WORK REQUEST 1 — Please copy, word for word, the rows below that run from the line containing "bip_39_word_new_line_9 | ridge" through the line containing "bip_39_word_no_space_2 | ridgeeasily |", inclusive, and leave the pictures out.
*** EXCERPTED TEXT Section Begins ***
GroupDocs.Parser for Java 20.3 Release Notes
This page contains release notes for GroupDocs.Parser for Java 20.3
Major Features
There are the following improvements in this release:
- Fixed the bug: Cannot parse large sized PDF file to HTML
- Improved table of contents extraction API
Full List of Issues Covering all Changes in this Release
Key | Summary | Category |
---|---|---|
PARSERJAVA-110 | Cannot parse large sized PDF file to HTML | Bug |
PARSERNET-1432 | Improve the support of text structure extraction | Improvement |
Public API and Backward Incompatible Changes
Improve the support of text structure extraction
Description
This feature adds text extraction from shapes, word art objects and text boxes for Microsoft Office formats. Also added hyperlink extraction for spreadsheets and presentations.
The structure of XML representation of a document was changed. For details, see Extract text structure.
Public API changes
There are no changes in public API
Usage
The following example shows how to extract hyperlinks from the document:
// Create an instance of Parser class
try (Parser parser = new Parser(Constants.SampleHyperlinksDocx)) {
// Extract text structure to the XML reader
Document document = parser.getStructure();
// Check if text structure extraction is supported
if (document == null) {
System.out.println("Text structure extraction isn't supported.");
return;
}
// Read XML document
readNode(document.getDocumentElement());
}
private static void readNode(Node node) {
NodeList nodes = node.getChildNodes();
for (int i = 0; i < nodes.getLength(); i++) {
Node n = nodes.item(i);
if (n.getNodeName().toLowerCase() == "hyperlink") {
Node a = n.getAttributes().getNamedItem("link");
if (a != null) {
System.out.println(a.getNodeValue());
}
}
if(n.hasChildNodes()) {
readNode(n);
}
}
}
*** EXCERPTED TEXT Section Ends ***
*** DATASET EXCERPTS Section Begins ***
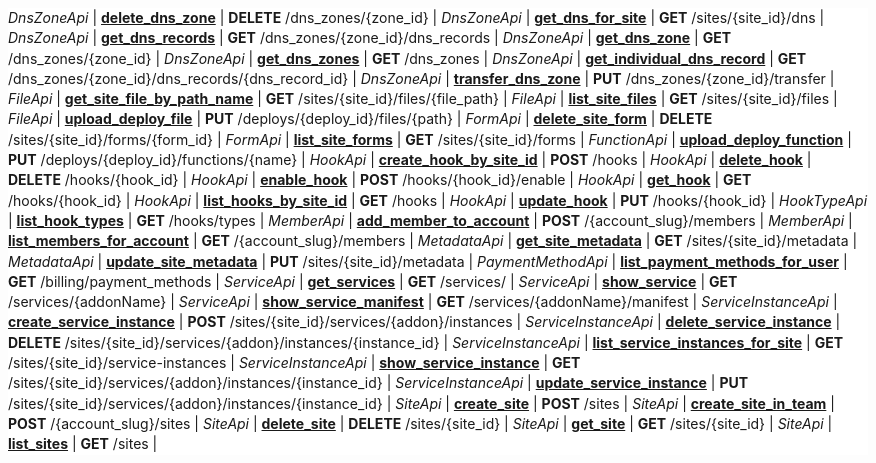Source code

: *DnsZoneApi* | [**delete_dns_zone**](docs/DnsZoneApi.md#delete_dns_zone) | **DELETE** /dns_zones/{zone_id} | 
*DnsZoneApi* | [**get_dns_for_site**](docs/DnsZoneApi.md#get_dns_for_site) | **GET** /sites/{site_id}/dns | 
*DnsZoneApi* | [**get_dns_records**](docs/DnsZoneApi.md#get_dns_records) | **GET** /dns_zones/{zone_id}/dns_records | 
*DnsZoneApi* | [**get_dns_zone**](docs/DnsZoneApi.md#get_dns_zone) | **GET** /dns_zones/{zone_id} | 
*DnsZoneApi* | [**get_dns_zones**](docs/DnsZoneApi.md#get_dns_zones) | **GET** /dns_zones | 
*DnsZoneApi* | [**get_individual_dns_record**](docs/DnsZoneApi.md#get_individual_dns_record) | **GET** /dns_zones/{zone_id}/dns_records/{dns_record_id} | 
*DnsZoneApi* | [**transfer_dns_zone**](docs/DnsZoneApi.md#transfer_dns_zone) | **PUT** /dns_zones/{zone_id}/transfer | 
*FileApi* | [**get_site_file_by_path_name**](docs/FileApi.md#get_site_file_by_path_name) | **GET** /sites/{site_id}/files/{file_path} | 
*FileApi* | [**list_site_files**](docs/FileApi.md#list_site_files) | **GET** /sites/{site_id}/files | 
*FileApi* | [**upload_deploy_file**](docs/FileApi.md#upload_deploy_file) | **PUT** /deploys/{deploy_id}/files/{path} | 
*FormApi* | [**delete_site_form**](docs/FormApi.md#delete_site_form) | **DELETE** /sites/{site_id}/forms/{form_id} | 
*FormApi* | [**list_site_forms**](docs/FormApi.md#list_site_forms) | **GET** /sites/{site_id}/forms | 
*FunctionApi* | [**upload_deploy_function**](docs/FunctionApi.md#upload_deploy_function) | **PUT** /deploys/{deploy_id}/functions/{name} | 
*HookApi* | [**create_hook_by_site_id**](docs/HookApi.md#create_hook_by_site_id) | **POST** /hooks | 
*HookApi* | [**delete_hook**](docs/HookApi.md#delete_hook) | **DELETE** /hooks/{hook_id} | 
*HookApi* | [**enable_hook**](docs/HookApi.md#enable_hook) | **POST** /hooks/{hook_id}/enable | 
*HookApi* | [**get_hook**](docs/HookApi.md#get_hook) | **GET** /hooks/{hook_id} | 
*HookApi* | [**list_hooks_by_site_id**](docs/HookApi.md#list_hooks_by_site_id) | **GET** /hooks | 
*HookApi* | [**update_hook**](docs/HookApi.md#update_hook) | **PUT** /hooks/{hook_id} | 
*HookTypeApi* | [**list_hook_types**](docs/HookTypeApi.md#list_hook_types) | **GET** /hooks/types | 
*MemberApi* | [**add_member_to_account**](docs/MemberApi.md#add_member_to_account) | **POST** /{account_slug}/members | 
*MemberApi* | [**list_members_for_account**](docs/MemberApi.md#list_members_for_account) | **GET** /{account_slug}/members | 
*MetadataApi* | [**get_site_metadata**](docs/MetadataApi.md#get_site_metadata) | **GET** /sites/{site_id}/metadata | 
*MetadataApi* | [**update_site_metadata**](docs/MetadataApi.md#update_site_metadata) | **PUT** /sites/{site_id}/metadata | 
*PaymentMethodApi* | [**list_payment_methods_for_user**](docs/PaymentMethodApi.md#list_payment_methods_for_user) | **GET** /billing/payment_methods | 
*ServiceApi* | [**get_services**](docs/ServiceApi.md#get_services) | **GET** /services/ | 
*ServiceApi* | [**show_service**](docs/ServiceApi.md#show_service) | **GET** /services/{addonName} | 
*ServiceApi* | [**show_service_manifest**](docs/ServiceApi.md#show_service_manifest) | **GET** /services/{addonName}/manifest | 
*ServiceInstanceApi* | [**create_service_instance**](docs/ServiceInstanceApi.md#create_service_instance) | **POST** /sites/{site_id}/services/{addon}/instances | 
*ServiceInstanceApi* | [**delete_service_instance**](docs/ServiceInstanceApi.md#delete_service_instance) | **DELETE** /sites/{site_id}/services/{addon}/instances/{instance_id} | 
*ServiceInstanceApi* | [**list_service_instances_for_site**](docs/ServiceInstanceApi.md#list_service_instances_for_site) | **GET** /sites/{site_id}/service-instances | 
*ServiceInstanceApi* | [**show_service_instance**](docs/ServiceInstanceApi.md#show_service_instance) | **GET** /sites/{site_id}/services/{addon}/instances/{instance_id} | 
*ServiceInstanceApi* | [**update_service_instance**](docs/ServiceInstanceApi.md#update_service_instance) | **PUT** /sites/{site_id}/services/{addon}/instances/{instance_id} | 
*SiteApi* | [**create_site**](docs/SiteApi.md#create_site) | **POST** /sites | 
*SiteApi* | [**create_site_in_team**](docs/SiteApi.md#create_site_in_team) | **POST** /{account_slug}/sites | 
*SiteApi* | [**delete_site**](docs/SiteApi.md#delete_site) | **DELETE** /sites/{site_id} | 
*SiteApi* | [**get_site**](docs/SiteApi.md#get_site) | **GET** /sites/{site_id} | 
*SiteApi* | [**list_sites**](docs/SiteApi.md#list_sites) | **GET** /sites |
*** DATASET EXCERPTS Section Ends ***
*** DATASET EXCERPTS Section Begins ***
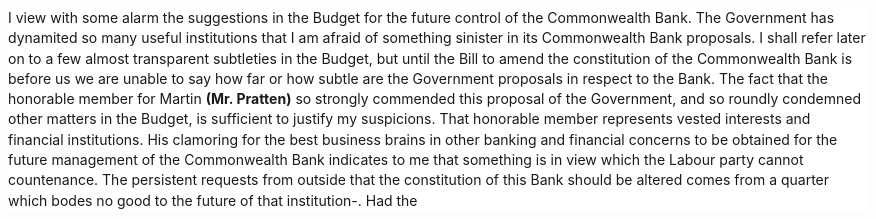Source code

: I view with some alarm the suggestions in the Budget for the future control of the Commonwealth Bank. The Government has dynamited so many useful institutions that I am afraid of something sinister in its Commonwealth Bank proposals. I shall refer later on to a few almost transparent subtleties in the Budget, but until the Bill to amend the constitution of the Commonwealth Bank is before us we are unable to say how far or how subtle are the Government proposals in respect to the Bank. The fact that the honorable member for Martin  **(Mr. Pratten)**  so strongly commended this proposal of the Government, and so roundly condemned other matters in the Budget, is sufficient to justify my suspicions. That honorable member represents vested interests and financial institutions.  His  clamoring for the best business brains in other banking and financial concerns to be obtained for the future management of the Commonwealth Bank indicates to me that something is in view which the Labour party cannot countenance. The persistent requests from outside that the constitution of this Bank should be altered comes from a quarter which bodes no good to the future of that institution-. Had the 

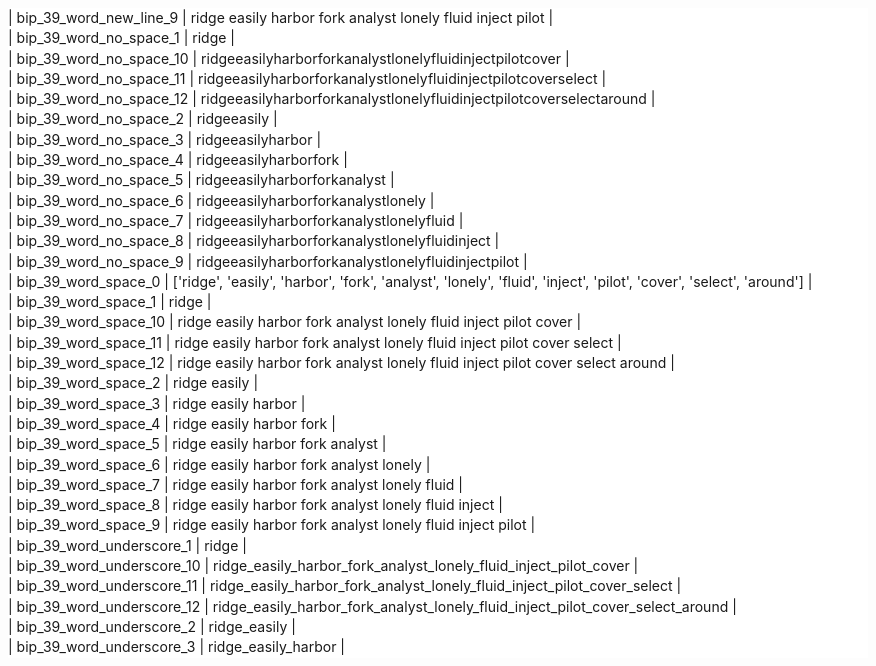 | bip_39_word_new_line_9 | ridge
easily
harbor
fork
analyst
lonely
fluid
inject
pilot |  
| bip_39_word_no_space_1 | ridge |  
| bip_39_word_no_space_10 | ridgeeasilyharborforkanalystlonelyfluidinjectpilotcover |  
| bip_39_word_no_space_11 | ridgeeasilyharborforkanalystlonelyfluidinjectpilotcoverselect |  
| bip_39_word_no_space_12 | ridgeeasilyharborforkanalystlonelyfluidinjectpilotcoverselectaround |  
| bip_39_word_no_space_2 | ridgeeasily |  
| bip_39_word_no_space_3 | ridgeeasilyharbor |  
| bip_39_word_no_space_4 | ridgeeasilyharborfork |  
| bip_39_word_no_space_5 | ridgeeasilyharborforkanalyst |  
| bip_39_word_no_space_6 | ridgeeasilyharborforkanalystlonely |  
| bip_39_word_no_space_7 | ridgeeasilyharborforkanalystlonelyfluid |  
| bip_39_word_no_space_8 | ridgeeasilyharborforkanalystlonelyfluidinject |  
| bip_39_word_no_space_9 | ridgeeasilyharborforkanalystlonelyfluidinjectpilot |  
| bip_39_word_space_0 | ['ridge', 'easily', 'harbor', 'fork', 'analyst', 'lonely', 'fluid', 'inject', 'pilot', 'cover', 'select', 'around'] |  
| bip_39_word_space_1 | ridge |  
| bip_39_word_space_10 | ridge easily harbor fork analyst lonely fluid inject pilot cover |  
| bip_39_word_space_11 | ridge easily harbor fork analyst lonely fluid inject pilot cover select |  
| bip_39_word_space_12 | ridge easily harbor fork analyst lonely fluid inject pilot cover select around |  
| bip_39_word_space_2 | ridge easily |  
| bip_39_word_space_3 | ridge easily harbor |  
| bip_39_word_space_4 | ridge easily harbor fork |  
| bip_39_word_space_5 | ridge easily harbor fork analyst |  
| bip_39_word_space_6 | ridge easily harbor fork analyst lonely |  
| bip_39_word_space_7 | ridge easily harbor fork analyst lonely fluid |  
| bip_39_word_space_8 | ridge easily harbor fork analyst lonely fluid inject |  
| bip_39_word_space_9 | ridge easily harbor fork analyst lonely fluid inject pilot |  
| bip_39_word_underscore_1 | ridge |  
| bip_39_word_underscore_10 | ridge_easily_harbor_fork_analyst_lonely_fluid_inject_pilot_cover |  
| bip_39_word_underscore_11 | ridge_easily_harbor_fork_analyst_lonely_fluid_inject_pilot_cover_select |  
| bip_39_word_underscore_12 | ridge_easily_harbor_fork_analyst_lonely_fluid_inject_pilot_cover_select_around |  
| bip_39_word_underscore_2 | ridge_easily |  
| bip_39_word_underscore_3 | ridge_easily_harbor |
*** DATASET EXCERPTS Section Ends ***
WORK REQUEST 2 — Summarize the release notes above in two sentences.

RESPONSE 1 —
 | bip_39_word_new_line_9 | ridge
easily
harbor
fork
analyst
lonely
fluid
inject
pilot |  
| bip_39_word_no_space_1 | ridge |  
| bip_39_word_no_space_10 | ridgeeasilyharborforkanalystlonelyfluidinjectpilotcover |  
| bip_39_word_no_space_11 | ridgeeasilyharborforkanalystlonelyfluidinjectpilotcoverselect |  
| bip_39_word_no_space_12 | ridgeeasilyharborforkanalystlonelyfluidinjectpilotcoverselectaround |  
| bip_39_word_no_space_2 | ridgeeasily |  

RESPONSE 2 — GroupDocs.Parser for Java 20.3 fixes a bug that kept large PDF files from being parsed to HTML and improves the table of contents extraction API. It also adds text extraction from shapes, word art objects and text boxes in Microsoft Office formats, along with hyperlink extraction for spreadsheets and presentations, with no changes to the public API.